Among the microwaves in the high-frequency heating chamber 3, the microwaves propagated to the slit 8 (high-frequency heating chamber 3
A portion of the microwaves sent into the chamber passes through the slit 8 and heads toward the thawing chamber 4. At the same time, hot air within the high-frequency heating chamber 3 also passes through the slit 8, but this hot air is completely blocked by the heat insulating material 10 and does not enter the thawing chamber 4.

Before the microwave passing through the slit 8 enters the thawing chamber 4, it is transmitted through a heat insulating material 10 and a plastic cover 11 having a low dielectric loss. The transmitted microwave is radiated into the thawing chamber 4 and heats the object to be thawed therein.

In this way, the object to be thawed is heated and cooled by the refrigerant circulating in the refrigerant passage 15. Its cooling capacity is not affected by outside air due to the heat insulating material 16.

The heating ability of the microwave and the cooling ability of the refrigerant create and maintain a desired thawing atmosphere, that is, a low-temperature atmosphere around 0° C. for the object to be thawed in the thawing chamber 4. As a result, the object to be thawed is slowly thawed. In other words, the thawing performance of the object to be thawed is improved.

It has been confirmed that such defrosting performance can be improved by selecting the lengthwise dimension W of the slit 8 to be W≧1/4λ with respect to the wavelength λ of the microwave.
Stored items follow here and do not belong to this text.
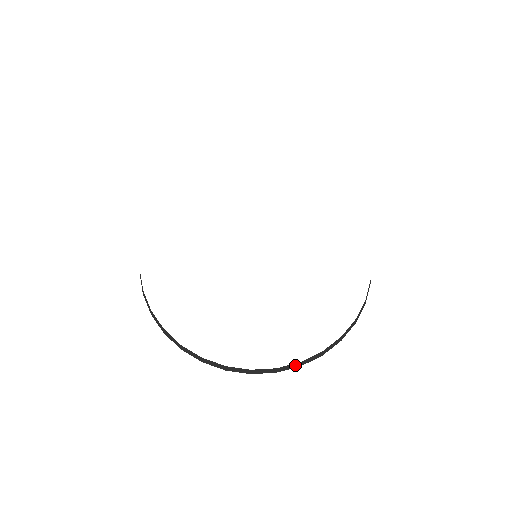
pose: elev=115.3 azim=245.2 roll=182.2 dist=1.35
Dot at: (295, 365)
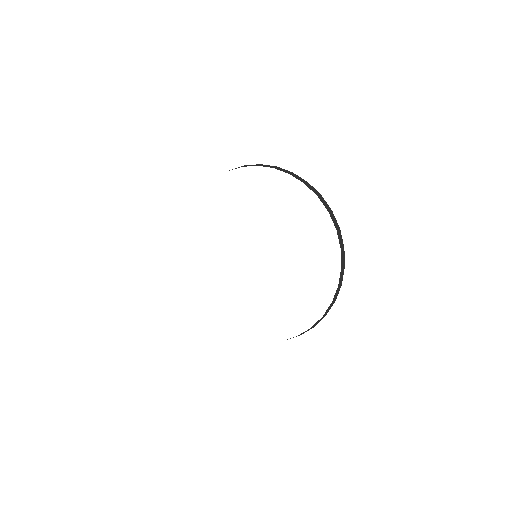
Dot at: occluded
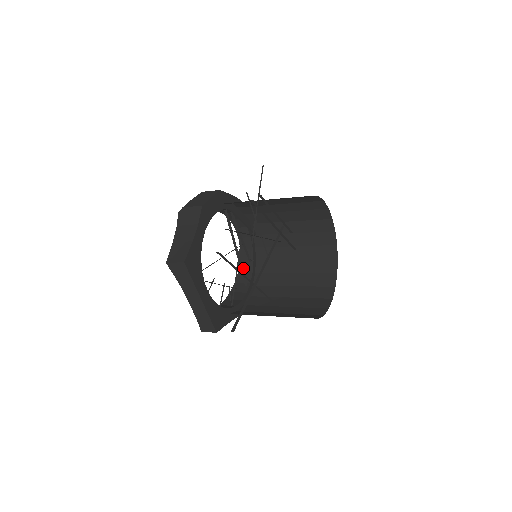
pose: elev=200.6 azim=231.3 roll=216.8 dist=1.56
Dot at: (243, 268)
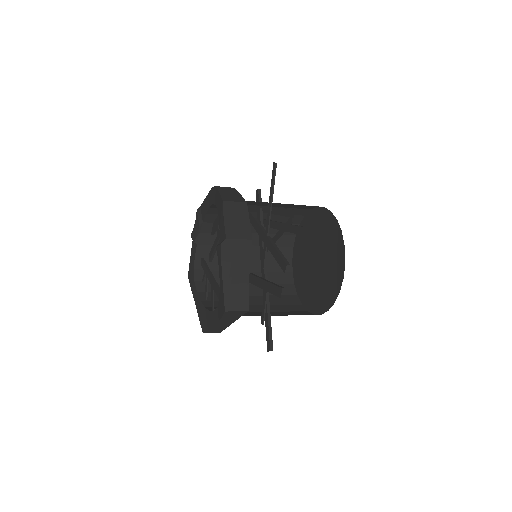
Dot at: (203, 241)
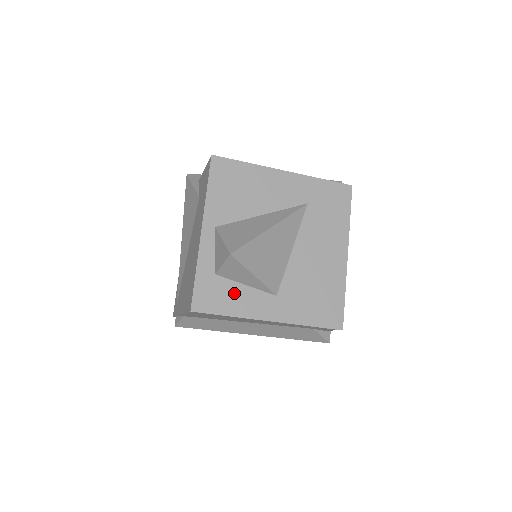
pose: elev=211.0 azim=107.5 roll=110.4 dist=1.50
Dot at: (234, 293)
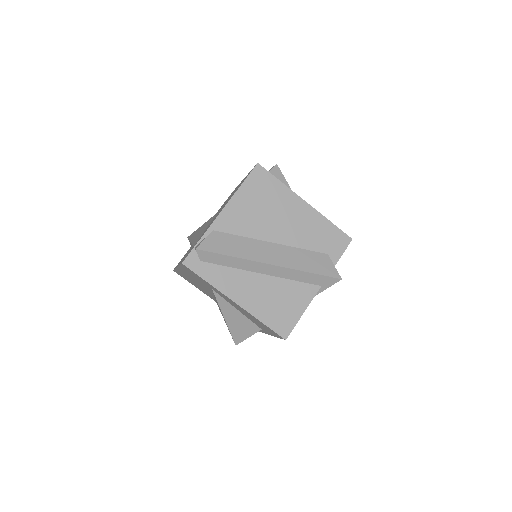
Dot at: occluded
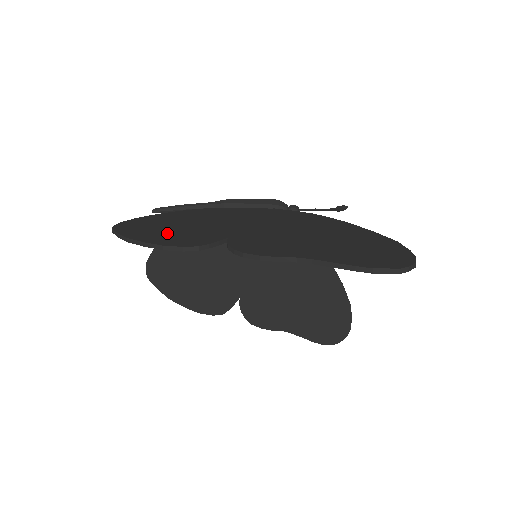
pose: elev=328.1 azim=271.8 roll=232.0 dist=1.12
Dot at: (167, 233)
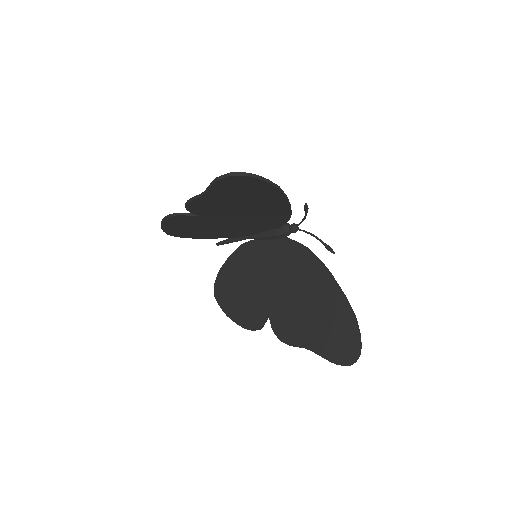
Dot at: occluded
Furthermore, the freezer chamber 5 is thermally isolated from the high frequency heating chamber 3 and the thawing chamber 4 by a heat insulating material 12.
6 thermally isolated from the outside air, there is no heat input into the freezer chamber 5, and the cooling temperature, that is, the freezing temperature, determined by the cooling capacity of the refrigerant passage 14, is approximately -20°C.
The inside of the freezer is kept at ℃.

Furthermore, when the high-frequency heating chamber is not in use, it is thermally isolated from the high-frequency heating chamber 3 by the heat insulating material 10.
The thawing chamber 4 can be used as a freezer.

Note that there is no restriction on the installation position of the thawing chamber with respect to the high-frequency heating chamber.
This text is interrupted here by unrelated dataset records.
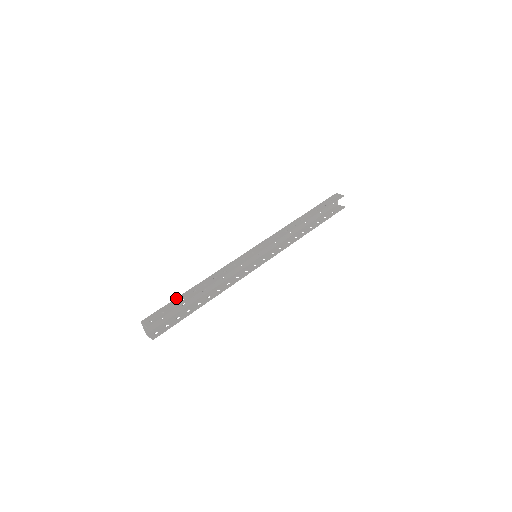
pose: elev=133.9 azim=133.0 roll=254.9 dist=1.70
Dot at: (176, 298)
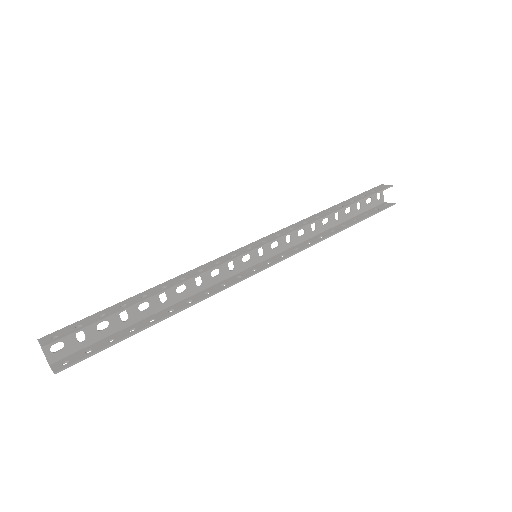
Dot at: (111, 306)
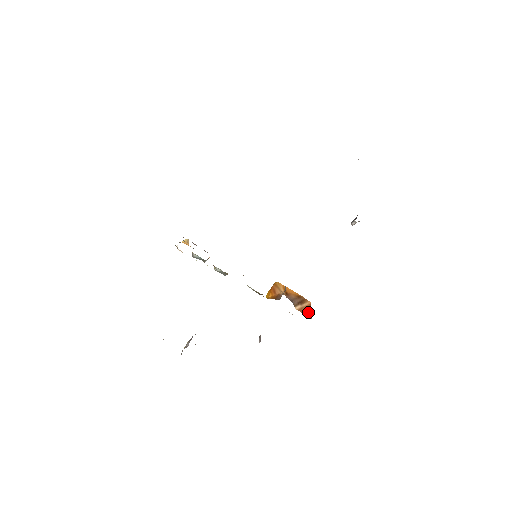
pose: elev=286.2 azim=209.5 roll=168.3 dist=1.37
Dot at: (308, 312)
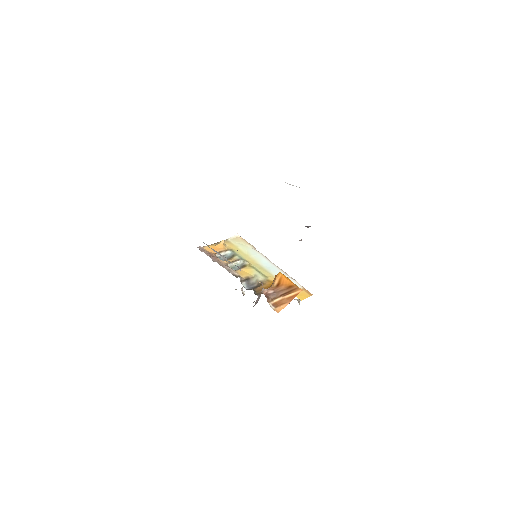
Dot at: (287, 303)
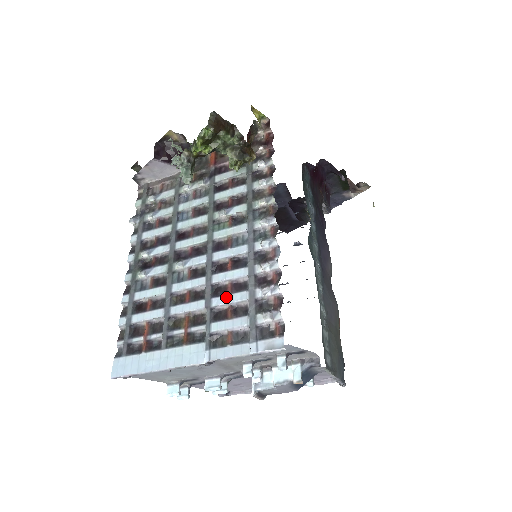
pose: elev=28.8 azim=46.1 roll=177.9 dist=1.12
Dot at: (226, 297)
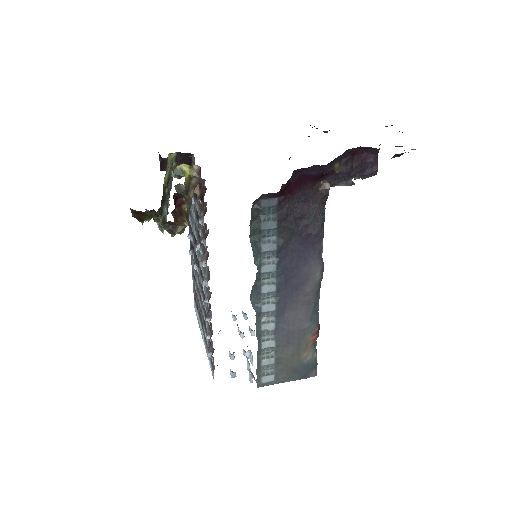
Dot at: (204, 317)
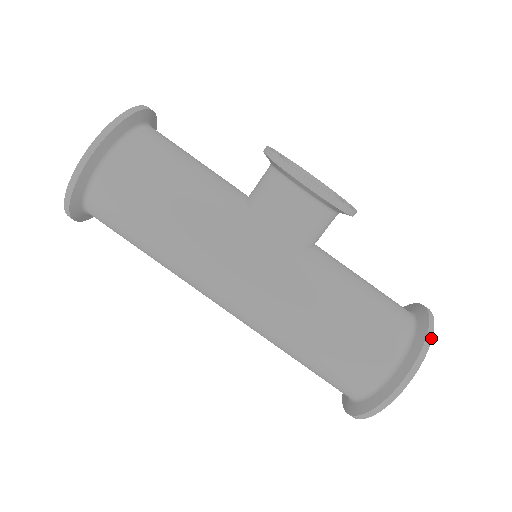
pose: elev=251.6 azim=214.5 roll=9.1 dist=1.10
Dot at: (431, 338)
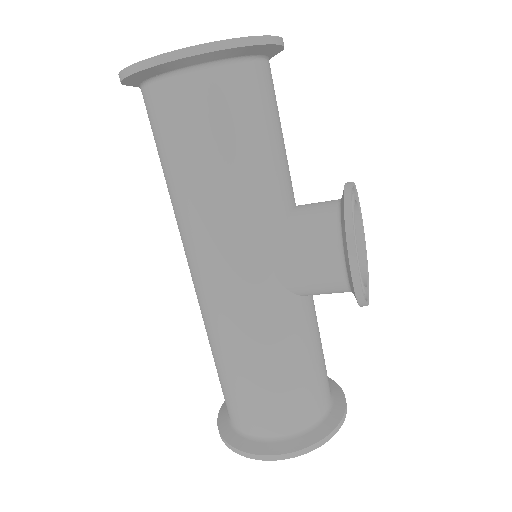
Dot at: (328, 440)
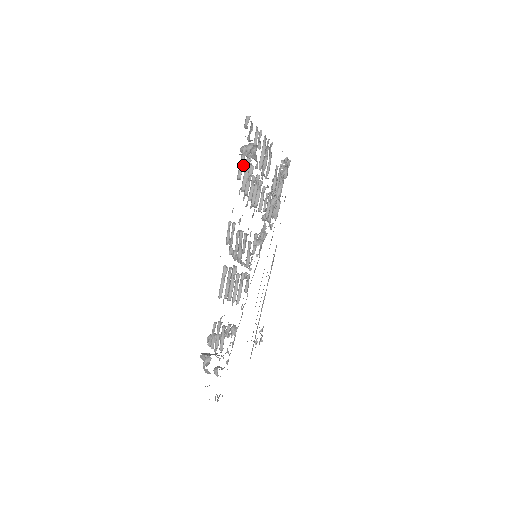
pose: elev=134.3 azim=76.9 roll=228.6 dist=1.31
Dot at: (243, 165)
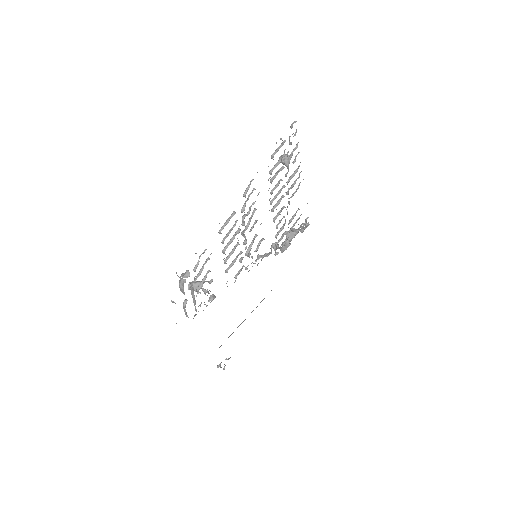
Dot at: occluded
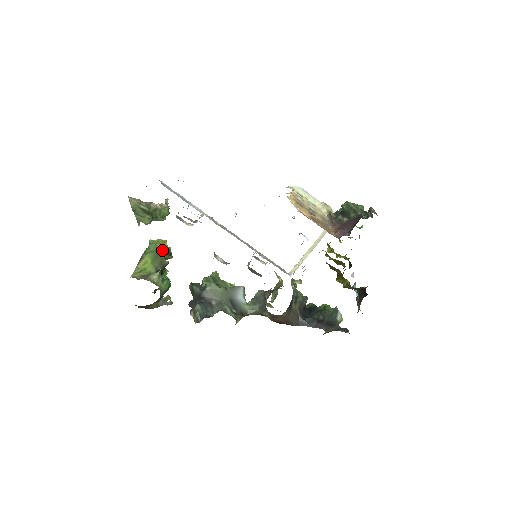
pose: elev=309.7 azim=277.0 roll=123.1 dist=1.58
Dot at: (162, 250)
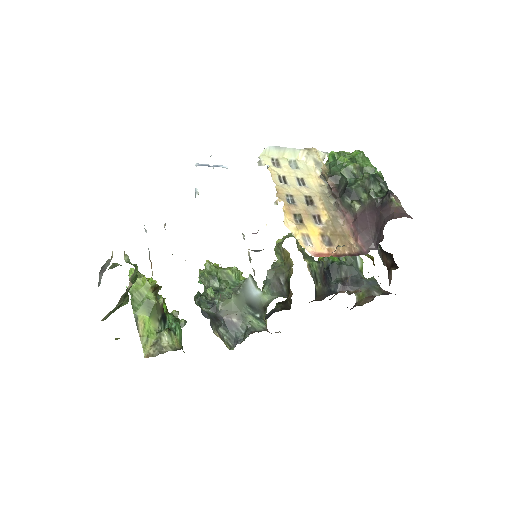
Dot at: (149, 294)
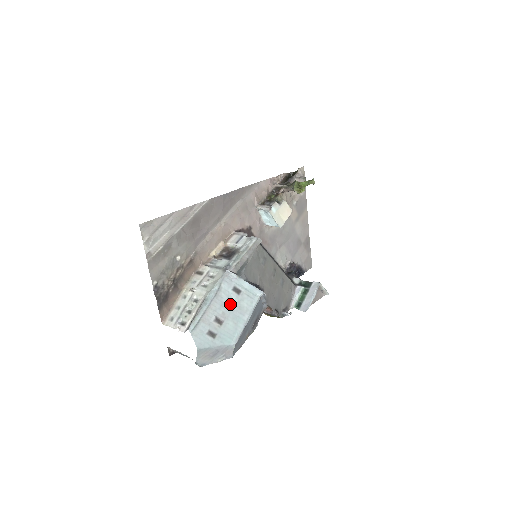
As is clear from the above explanation, according to the present invention, the object to be thawed can be thawed in a low-temperature atmosphere that is desirable for thawing, so thawing performance is improved, and the thawing chamber can also be used as a freezer, which has highly practical effects. is obtained.

[Brief explanation of the drawing]

FIG. 1 is a perspective view of the high-frequency heating device of the present invention, FIG. 2 is a vertical sectional view taken along the line -- in FIG. 1, and FIG. 3 is a plan view of only the bottom wall of the high-frequency heating chamber. In the figure, 1 is a high-frequency heating device, 3 is a high-frequency heating chamber, 4 is a thawing chamber, 8 is a slit, 9 is an opening, 10
15 is a refrigerant flow path, and 16 is a heat insulating material.

Claims (1)

[Claims for Utility Model Registration] 1. In a high-frequency heating device for heating and cooking food by introducing microwaves into a high-frequency heating chamber, a thawing chamber is provided outside a part of the chamber wall of the high-frequency heating chamber, and the high-frequency heating A slit is formed between the heating chamber and the thawing chamber, a low dielectric loss heat insulating material is provided in a chamber on the thawing chamber side of the slit to close the slit, and a refrigerant passage is provided on the outer peripheral wall of the thawing chamber. The temperature of the food to be cooked stored in the thawing chamber is brought to a desired thawing temperature by heating by microwaves from the slit and cooling by the refrigerant passage, and the food to be thawed is thawed. A high-frequency heating device featuring: 2. The high-frequency heating device according to claim 1, wherein the lengthwise dimension of the slit is set to be one quarter or more of the wavelength of the microwave.